THE SEVEN DEADLY SINS OF KPOPALYPSE ADVERTISING POLICY

#1 – No banner advertisements for other companies will be displayed on Kpopalypse blog.

#2 – Aside from the EU compliance popup which is legally required for EU residents to view the site, Kpopalypse will never display annoying popup ads of any kind.

#3 – Embedded video content or surveys may have advertising in them by default, Kpopalypse encourages readers to use Ublock Origin or similar programs to disable this.

#4 – The only current monetization of Kpopalypse content is via Patreon, which is completely optional for all readers and will not be the topic of beg-a-thons.

#5 – Kpopalypse may at times display certain products, or recommend that you check out certain sites/artists/etc but this is as part of naturally-occurring organic content and is indicative of personal taste, not paid promotion.

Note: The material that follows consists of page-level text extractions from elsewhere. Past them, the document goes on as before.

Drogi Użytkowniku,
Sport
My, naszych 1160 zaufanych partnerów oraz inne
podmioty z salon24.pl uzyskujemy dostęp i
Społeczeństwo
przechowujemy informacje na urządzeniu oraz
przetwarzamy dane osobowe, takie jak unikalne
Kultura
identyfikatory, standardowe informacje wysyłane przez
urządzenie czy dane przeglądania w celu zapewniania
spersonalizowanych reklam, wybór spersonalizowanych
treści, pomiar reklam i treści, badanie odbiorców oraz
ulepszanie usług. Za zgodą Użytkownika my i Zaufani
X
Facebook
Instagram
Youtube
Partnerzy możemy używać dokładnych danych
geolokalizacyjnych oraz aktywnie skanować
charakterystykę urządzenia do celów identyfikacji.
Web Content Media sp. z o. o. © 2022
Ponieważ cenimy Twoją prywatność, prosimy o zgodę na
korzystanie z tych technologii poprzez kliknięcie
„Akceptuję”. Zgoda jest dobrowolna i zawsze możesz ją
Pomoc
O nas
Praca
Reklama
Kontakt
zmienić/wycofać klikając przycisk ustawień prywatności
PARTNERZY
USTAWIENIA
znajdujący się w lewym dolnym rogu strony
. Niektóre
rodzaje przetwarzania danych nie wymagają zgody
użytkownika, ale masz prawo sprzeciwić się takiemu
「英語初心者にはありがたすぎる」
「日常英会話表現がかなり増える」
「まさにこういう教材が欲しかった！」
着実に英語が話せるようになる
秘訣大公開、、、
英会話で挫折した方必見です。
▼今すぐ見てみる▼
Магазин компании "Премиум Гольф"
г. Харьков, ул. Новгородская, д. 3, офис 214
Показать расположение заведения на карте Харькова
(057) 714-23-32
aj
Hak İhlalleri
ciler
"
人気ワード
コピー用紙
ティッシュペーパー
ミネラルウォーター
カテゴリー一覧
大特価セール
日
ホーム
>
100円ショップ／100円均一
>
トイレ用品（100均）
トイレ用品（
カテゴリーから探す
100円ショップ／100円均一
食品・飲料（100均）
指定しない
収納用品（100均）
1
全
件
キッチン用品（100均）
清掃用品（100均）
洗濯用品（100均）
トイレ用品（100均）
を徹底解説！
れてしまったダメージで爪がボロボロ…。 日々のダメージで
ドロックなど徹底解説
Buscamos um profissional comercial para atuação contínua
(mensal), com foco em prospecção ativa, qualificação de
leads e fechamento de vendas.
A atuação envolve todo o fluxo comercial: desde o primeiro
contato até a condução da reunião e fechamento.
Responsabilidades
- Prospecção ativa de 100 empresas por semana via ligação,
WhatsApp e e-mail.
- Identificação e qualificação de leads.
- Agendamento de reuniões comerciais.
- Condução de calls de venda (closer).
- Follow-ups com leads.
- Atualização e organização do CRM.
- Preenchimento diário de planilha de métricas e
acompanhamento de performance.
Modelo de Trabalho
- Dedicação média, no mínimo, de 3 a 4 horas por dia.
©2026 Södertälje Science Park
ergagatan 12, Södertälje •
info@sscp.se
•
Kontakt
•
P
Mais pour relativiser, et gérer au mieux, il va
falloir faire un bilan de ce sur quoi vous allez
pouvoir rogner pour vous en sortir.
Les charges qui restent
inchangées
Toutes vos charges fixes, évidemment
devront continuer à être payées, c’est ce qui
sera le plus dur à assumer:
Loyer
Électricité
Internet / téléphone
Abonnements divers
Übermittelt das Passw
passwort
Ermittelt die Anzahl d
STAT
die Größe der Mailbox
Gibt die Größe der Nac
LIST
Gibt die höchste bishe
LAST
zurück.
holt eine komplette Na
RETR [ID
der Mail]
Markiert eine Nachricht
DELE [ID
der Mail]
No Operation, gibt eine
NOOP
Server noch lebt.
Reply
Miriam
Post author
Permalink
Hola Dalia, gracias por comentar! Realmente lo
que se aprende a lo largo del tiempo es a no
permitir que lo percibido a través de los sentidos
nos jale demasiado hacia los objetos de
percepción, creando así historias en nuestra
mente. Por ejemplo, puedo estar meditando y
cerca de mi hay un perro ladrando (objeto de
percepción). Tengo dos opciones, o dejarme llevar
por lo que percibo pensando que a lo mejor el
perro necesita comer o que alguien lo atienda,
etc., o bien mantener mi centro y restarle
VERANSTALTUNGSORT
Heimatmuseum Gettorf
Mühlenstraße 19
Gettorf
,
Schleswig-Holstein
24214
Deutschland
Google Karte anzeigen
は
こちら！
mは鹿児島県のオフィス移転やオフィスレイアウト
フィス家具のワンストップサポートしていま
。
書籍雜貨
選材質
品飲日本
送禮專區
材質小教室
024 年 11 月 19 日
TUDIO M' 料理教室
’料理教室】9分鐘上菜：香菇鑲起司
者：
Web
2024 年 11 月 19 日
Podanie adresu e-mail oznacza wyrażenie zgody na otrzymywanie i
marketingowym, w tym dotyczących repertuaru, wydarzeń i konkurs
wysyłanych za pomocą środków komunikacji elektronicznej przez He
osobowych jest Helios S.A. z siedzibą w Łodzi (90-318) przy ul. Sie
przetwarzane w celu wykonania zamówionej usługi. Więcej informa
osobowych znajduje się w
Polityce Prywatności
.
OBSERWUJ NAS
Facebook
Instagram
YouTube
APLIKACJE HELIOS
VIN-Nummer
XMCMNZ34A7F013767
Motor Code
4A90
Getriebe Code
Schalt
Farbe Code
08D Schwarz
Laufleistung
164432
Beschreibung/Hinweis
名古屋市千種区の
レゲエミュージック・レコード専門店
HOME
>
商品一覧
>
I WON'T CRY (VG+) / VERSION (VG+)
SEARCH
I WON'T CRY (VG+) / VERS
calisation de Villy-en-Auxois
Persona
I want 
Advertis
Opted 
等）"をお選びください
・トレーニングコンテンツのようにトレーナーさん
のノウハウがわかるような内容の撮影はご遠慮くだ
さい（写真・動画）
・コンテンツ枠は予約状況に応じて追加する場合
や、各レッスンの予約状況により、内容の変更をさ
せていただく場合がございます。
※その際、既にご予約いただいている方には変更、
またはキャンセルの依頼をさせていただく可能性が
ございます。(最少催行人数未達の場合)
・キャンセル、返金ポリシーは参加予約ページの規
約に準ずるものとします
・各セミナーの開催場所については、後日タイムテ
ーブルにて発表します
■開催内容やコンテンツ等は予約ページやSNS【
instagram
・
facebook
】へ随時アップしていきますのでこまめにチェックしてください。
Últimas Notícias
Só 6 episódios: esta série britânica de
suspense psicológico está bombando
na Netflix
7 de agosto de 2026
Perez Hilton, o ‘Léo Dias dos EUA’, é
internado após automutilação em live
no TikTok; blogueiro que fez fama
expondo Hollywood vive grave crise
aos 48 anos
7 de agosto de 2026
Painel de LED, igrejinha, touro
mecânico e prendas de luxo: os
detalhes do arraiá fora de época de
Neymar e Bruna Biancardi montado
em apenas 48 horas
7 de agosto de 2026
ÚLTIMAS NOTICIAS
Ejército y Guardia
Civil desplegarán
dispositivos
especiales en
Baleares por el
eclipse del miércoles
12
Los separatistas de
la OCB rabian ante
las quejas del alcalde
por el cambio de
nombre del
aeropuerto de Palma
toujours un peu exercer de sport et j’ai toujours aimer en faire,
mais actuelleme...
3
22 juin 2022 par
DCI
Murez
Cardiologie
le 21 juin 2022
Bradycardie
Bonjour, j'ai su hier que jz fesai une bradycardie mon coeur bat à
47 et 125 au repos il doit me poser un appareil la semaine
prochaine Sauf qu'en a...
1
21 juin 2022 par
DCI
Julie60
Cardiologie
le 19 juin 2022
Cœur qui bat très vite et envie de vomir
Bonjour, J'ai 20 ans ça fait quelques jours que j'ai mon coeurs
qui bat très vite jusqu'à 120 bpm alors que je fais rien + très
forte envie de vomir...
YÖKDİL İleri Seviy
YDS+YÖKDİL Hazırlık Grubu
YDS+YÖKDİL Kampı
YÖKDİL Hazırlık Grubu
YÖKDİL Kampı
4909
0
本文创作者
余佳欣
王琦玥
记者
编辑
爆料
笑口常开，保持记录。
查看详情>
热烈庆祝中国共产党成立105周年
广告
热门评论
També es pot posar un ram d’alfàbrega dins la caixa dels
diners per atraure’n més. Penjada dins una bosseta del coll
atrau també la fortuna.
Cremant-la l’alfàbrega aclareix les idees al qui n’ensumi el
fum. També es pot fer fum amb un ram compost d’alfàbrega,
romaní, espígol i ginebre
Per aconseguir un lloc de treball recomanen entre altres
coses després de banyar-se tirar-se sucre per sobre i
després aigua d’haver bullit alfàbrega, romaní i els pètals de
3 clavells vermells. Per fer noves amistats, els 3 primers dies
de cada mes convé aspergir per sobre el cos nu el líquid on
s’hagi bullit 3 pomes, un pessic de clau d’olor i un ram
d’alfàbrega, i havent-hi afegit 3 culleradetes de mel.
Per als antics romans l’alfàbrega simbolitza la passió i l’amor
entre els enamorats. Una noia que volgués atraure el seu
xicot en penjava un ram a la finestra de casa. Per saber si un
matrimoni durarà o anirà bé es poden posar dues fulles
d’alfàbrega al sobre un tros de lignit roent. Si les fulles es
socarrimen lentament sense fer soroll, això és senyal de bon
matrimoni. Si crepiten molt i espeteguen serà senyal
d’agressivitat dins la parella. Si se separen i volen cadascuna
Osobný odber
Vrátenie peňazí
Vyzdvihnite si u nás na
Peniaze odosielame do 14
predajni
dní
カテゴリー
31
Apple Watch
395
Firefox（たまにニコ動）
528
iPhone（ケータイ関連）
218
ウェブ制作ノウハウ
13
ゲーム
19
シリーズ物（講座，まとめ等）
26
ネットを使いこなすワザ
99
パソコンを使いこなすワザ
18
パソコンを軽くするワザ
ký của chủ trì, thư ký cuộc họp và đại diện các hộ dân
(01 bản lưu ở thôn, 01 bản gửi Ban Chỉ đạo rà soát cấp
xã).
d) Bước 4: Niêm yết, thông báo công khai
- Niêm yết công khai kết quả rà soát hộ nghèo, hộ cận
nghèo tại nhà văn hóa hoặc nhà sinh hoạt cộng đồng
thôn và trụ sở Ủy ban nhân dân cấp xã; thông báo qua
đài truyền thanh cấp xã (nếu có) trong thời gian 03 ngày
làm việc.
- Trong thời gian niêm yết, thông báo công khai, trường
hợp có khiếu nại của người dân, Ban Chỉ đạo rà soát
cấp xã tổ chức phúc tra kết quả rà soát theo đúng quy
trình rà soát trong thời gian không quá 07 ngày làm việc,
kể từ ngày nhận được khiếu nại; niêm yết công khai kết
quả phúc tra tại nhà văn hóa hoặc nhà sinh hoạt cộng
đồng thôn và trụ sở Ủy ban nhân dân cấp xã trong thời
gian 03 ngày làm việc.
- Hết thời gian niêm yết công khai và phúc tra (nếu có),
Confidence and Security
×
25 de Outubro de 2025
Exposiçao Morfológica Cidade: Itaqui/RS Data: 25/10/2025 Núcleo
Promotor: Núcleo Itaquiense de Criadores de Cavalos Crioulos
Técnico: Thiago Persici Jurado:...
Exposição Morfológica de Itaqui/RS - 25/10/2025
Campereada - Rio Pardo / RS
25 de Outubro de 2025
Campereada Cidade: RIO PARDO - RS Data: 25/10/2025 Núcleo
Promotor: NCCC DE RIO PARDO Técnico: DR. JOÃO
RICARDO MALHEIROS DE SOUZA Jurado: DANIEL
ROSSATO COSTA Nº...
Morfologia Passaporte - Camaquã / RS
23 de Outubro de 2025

#6 – Advertisers who email Kpopalypse about advertising offers will be linked to this webpage, such advertisers also automatically consent to their solicitation emails and all related correspondence being used as content in future Kpopalypse posts for entertainment purposes, regardless of any disclaimers to the contrary on such emails, which carry no intrinsic legal weight.

#7 – Other k-pop websites that do carry advertising may occasionally be held up to ridicule by Kpopalypse for trolling education purposes.

If any of this changes it may be because of policy changes at WordPress, but for now, we’re good with the above general policy of “no ads, get fucked cunts”.

Hopefully this clarifies the Kpopalypse advertising policy for all who are concerned!  Please continue to enjoy ad-free content on Kpopalypse blog!

4 thoughts on “The seven deadly sins of Kpopalypse advertising policy

  1. I have no problem with non-intrusive advertising; People gotta eat, and I’ve never understood people who get upset at creators making money off of entertaining others. Depending on the field, crowdfunding/subscriprions/tips might not cut it.

    It’s basically nigh unto impossible to find an ad company that doesn’t at least occasionally accept ads from shady-ass sites, though, so it can be tough to know what you’re exposing your viewers to.

  2. Dear AdvertisingManageralypse,
    This is your new job title- please give yourself a pay rise. Awww shit, bet you wish you had those ad dollars now.
    Kind regards,
    Tightarsenonpatreon.

    P.s. seriously, though thanks for always sticking to your guns.